Aim of the task
Reproduce the following records line for line, without changing anything, and leave out the pictures.

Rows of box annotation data

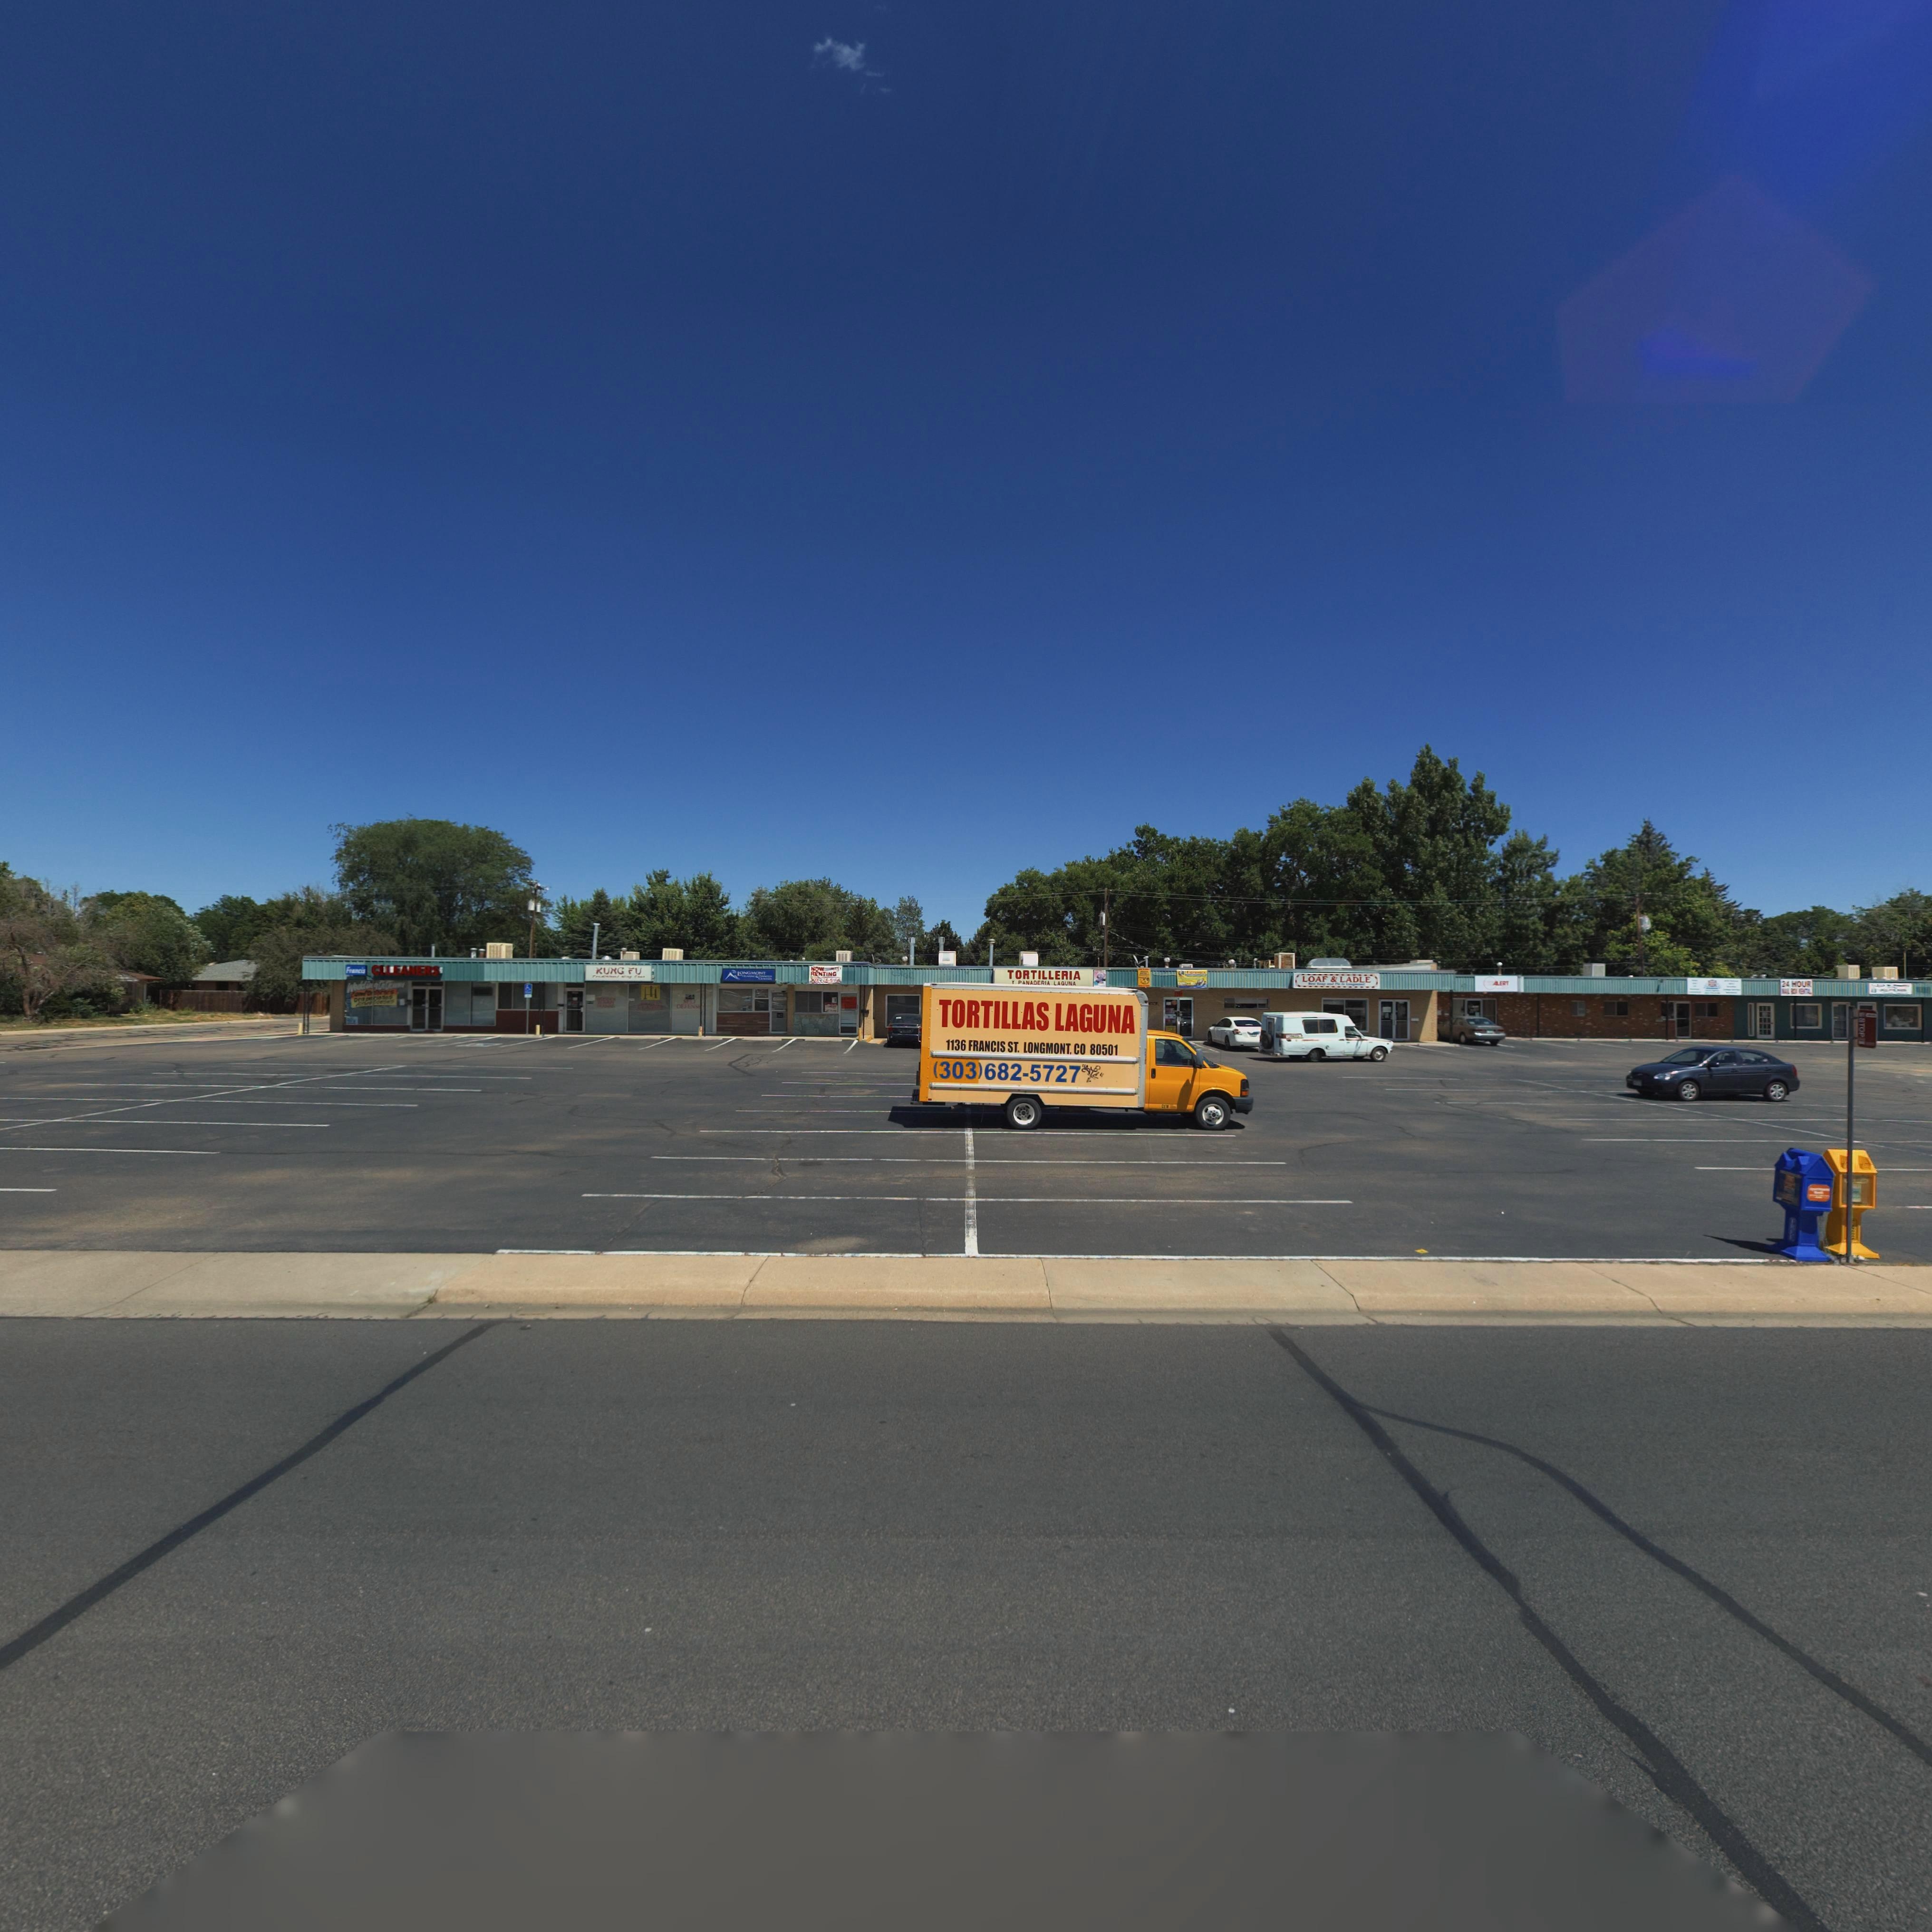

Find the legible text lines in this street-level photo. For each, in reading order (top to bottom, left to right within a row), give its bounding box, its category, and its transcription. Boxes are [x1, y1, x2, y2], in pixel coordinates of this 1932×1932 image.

[345, 966, 366, 974] BusinessName: Francis
[371, 965, 441, 976] BusinessName: CLEANERS
[596, 966, 642, 975] BusinessName: KUNG FU
[1006, 969, 1082, 980] BusinessName: TORTILLERIA
[1011, 979, 1076, 985] BusinessName: Y PANADERIA LAGUNA
[1302, 975, 1372, 983] BusinessName: LOAF * LADLE
[1492, 980, 1510, 986] BusinessName: ALERT
[1781, 980, 1811, 987] BusinessName: 24 HOUR
[1781, 987, 1813, 995] BusinessName: *** ** *ENTAL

Complete response
Find the legible text lines in this street-level photo. For each, in reading order (top to bottom, left to right within a row), give its bounding box, its category, and its transcription. Boxes are [x1, y1, x2, y2], in pixel coordinates of this 1932×1932 image.

[345, 966, 366, 974] BusinessName: Francis
[371, 965, 441, 976] BusinessName: CLEANERS
[596, 966, 642, 975] BusinessName: KUNG FU
[1006, 969, 1082, 980] BusinessName: TORTILLERIA
[1011, 979, 1076, 985] BusinessName: Y PANADERIA LAGUNA
[1302, 975, 1372, 983] BusinessName: LOAF * LADLE
[1492, 980, 1510, 986] BusinessName: ALERT
[1781, 980, 1811, 987] BusinessName: 24 HOUR
[1781, 987, 1813, 995] BusinessName: *** ** *ENTAL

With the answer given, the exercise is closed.